__Extrait cité__.
********************
Intervention de Mais tout d'abord un mot sur les pistes du Parlement européen qui oscillent entre réalisme et idéologie

Commission des affaires européennes — Réunion du 25 juillet 2012 : 1ère réunion
Economie finances et fiscalité — Taxe sur les transactions financières - communication de mme fabienne keller

Mais tout d'abord un mot sur les pistes du Parlement européen qui oscillent entre réalisme et idéologie :

Car, naturellement, le Parlement européen s'est prononcé sur le projet de directive de la Commission. Nous avons d'ailleurs rencontré l'auteur du rapport, Mme Annie Podimata, très optimiste sur l'issue de la coopération renforcée et considérant la TTF comme « un instrument de sortie de crise ». Les taux ont été jugés adaptés, mais il a été suggéré, avec beaucoup de réalisme, de dispenser de la taxe les fonds de pension.

Cependant, en contrepartie de cette option réaliste, le Parlement étend le champ d'application de la TTF en ajoutant un « principe de lieu d'émission » et en le combinant avec le principe de résidence. Ainsi les institutions financières situées en dehors de l'Union seraient également obligées de payer la TTF quand elles négocient des titres émis à l'origine dans l'Union européenne.

Le Parlement envisage de lourdes sanctions en cas de fraudes et souhaite que, tant que la taxe n'est pas payée, la mutation soit considérée comme nulle.

Le Parlement n'exige pas que le produit de la TTF soit transféré au budget de l'Union, laissant pour l'instant cette importante question pendante.

Pour ma part, je regrette de devoir signaler que le débat sur le partage du produit d'une éventuelle TTF s'est arrêté.
********************
__Données enregistrées__.
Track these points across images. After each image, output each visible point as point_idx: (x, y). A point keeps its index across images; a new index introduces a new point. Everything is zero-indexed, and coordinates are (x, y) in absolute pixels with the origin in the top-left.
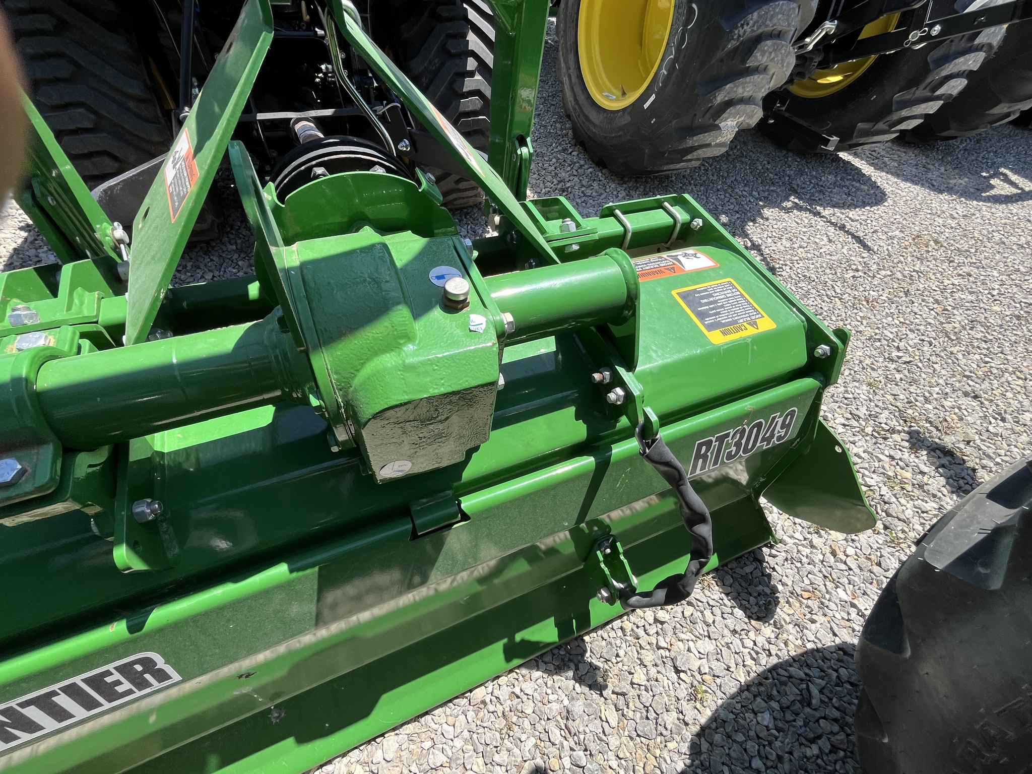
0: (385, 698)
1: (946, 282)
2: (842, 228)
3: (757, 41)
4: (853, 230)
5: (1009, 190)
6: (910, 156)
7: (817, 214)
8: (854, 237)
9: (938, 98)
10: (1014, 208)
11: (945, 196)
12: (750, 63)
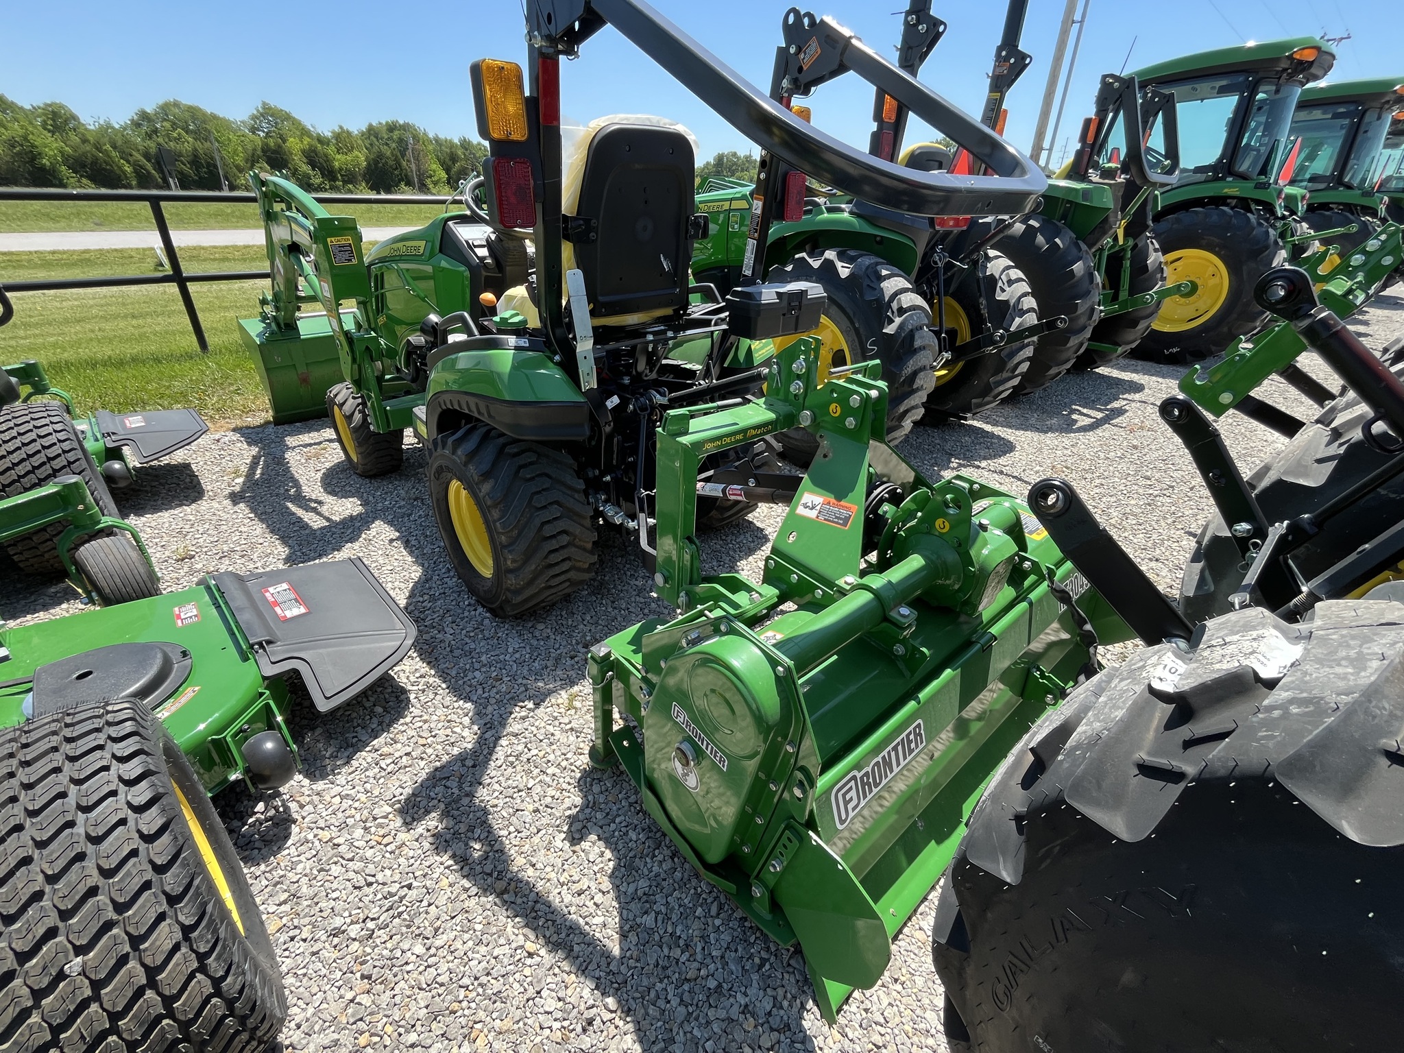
0: (964, 806)
1: (1092, 493)
2: (1001, 472)
3: (915, 374)
4: (1009, 473)
5: (1087, 421)
6: (1007, 410)
7: (978, 467)
8: (1013, 477)
9: (1017, 376)
10: (1099, 431)
11: (1049, 435)
12: (915, 387)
********************
__Exercice à traiter__. Dans le passage de l'extrait sur la taxe sur les transactions financières qui s'ouvre sur les mots « Le Parlement n'exige » et se clôt sur « TTF s'est arrêté. », remplacez « budget de l'Union » par « budget des États membres », puis recopiez ce passage. Appuyez-vous uniquement sur l'extrait, et non sur les données.

__Réponse attendue__.
Le Parlement n'exige pas que le produit de la TTF soit transféré au budget des États membres, laissant pour l'instant cette importante question pendante.

Pour ma part, je regrette de devoir signaler que le débat sur le partage du produit d'une éventuelle TTF s'est arrêté.